Shifting gears, how much exactly has Mike Leach accomplished as Texas Tech? They hovered around .500 under his predecessor Sonny Dykes. Leach has clearly elevated the Red Raider program, just as Greg Schiano has done at Rutgers in recent years. However, one major knock on Schiano is that while his relative accomplishments are impressive, finishing 8-4 every year against a middling schedule is less so. That may be true, but it's interesting how there's a bit of a double standard at play here. Texas Tech scheduled two FCS opponents on route to 11 wins last year, and had a fair chance to play for the national championship before losing to Oklahoma.

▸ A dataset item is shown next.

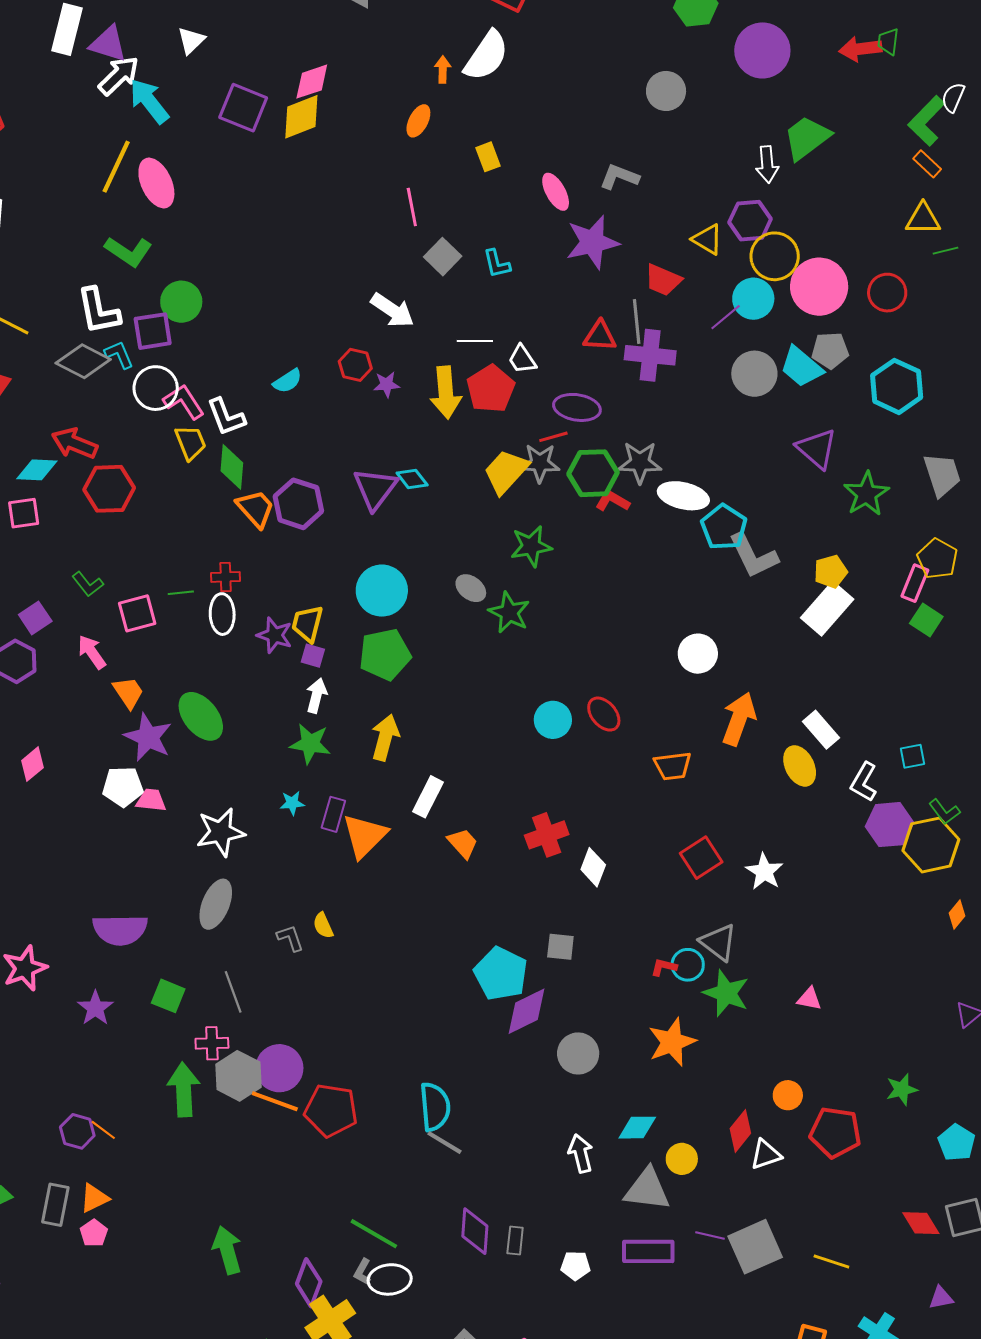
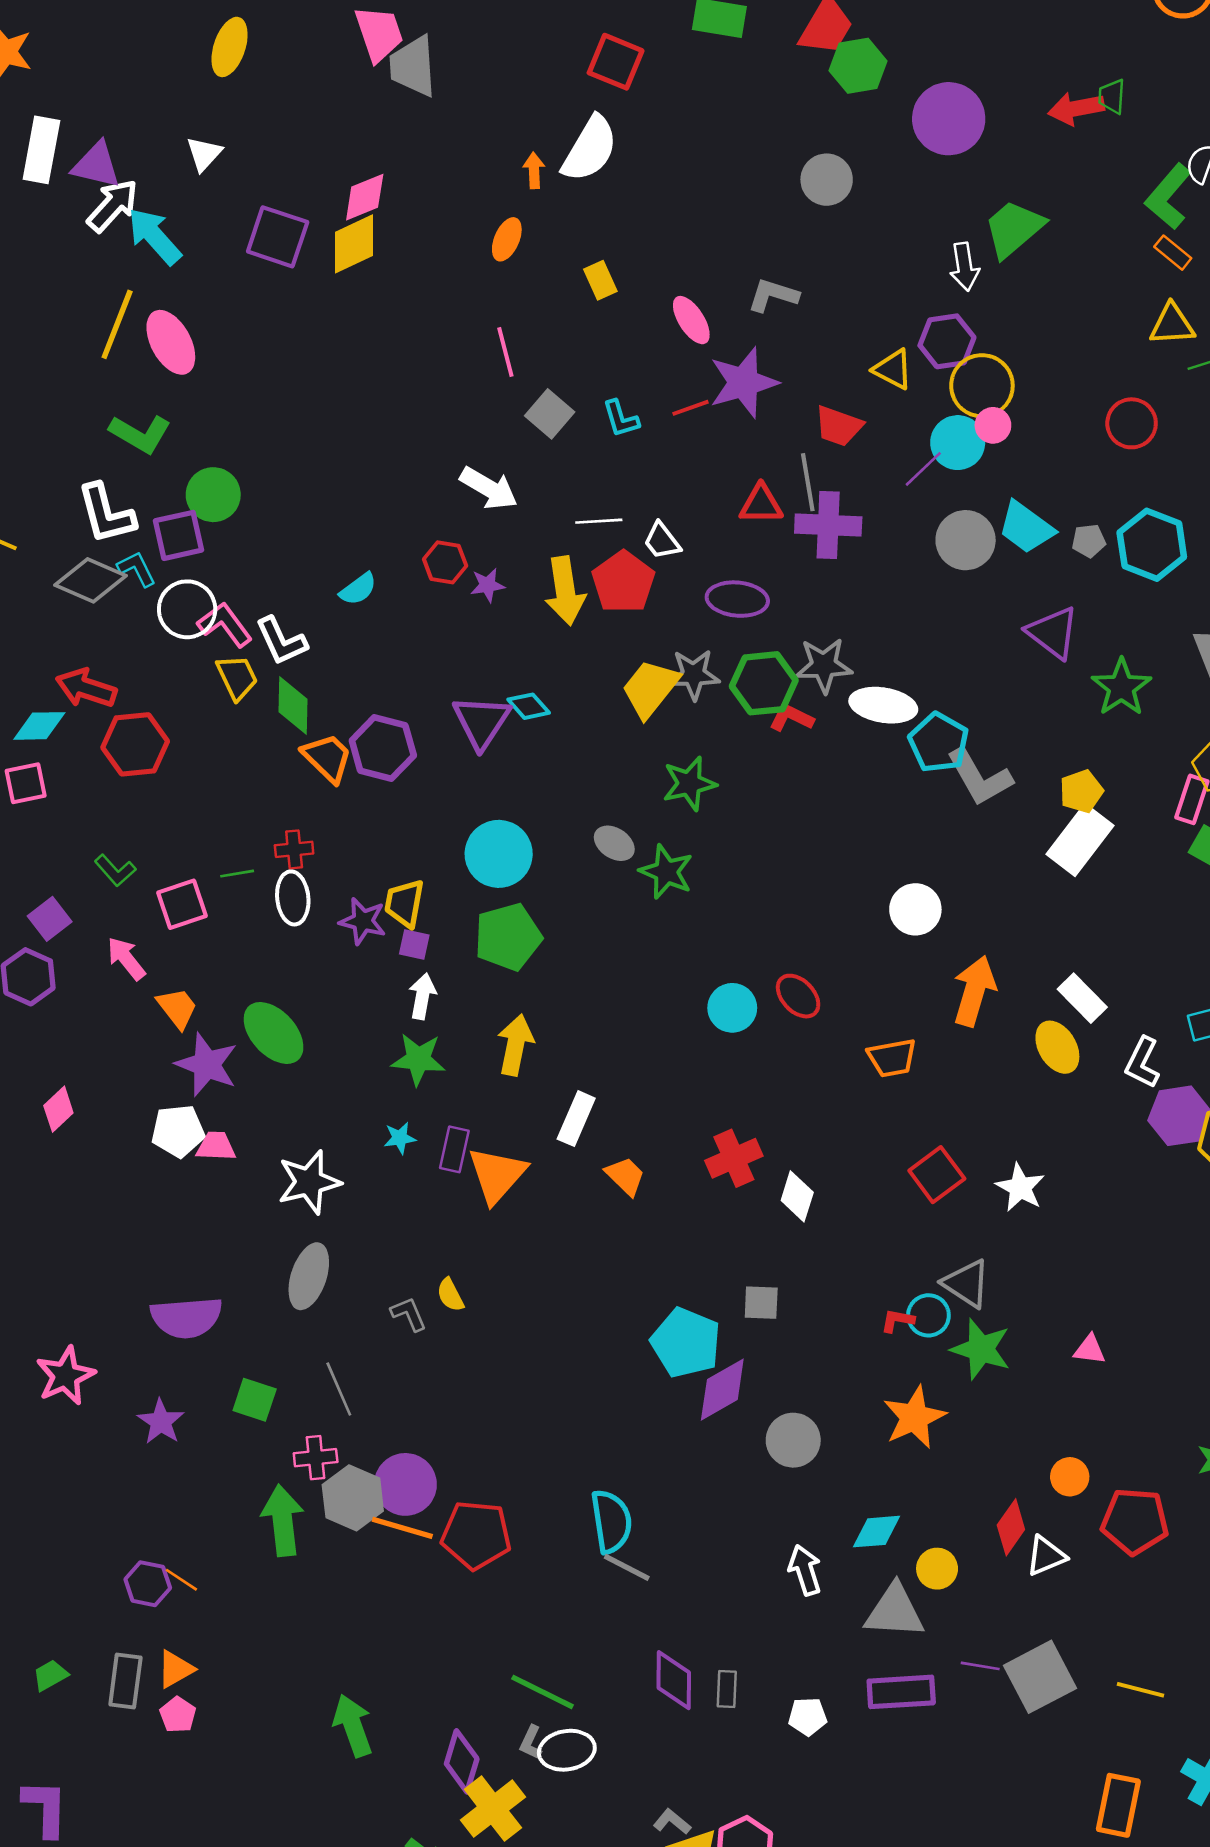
pink circle: (819, 287) -> (993, 425), moved, size x0.5
gray pentagon: (830, 350) -> (1089, 541), moved, size x0.7
red line: (553, 437) -> (690, 408), moved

Leach has essentially averaged 8.5 wins a year against one of the worst non-conference slates in the country. They did play a great schedule in 2002, and a decent one in 2003, but after that, it's zilch outside of TCU. Yes, Texas Tech under Mike Leach has not scheduled a BCS conference opponent out of conference in six years. For all the grief that Rutgers got over their 2009 schedule, even RU has played more than that, which does a fair bit to bridge the competitive gap between the Big XII and Big East. Those eight and nine win seasons don't look as impressive when you consider that Leach didn't have any good OOC victories, and was usually beating up the Big XII North dregs in conference before losing to Texas and Oklahoma. Unfortunately, no one seems to care about strength of schedule.
In light of all this, it's clear that there's at least a decent case that Schiano is roughly at the same level as Leach. His teams may not be as flashy, and he may not give as good quotes (Coach's pressers are downright banal). If not for some downright hideous Big East conference bowl tie-ins, which are so disproportionately weak that the Big East has done very well in recent Decembers, the gap in the record books would be even closer.

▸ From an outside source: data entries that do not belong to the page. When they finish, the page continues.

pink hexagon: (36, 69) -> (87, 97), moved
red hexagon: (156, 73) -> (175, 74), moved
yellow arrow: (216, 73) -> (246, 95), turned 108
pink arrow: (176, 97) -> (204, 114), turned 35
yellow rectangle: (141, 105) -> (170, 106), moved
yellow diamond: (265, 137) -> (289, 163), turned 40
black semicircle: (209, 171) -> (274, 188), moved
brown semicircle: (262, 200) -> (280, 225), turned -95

Now, Greg Schiano is a pretty intense guy, and can have a reputation for being stubborn and controlling, but I can't really forsee any future scenario occuring along the lines of the ongoing Leach drama. Maybe, just maybe, he'll pull an Urban Meyer at some point. Gregs a good coach; not Lombardi re-incarnate, but a good coach, and a good fit for Rutgers. A little over one more season and he'll have been on the sidelines for more games than anyone else in program history. Our coach has entirely remade the program in his image, a process that has had some bumps along the way, but everyone can pretty much agree has been an overwhelming net positive.

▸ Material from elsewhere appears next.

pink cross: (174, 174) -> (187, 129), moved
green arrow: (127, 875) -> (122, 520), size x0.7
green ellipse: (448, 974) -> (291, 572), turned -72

Greg Schiano at Rutgers is now an institution, which is why he'll likely stay at Rutgers for decades to come. It helps that, unlike Leach, he's curried a good relationship with the university and athletic administrations. Arguably, he IS the athletic department, with no other remaining independent power bases with their own agendas. Which, probably is not a bad thing at all, and a good indicator of future stability and progress. Hence, nothing we'll assuredly never see anything like the ongoing Tech drama, although I'm certain the Rutgers community would unleash a similar outcry of fury and indignation in the face of any perceived threats to the coach or the program's continued well-being.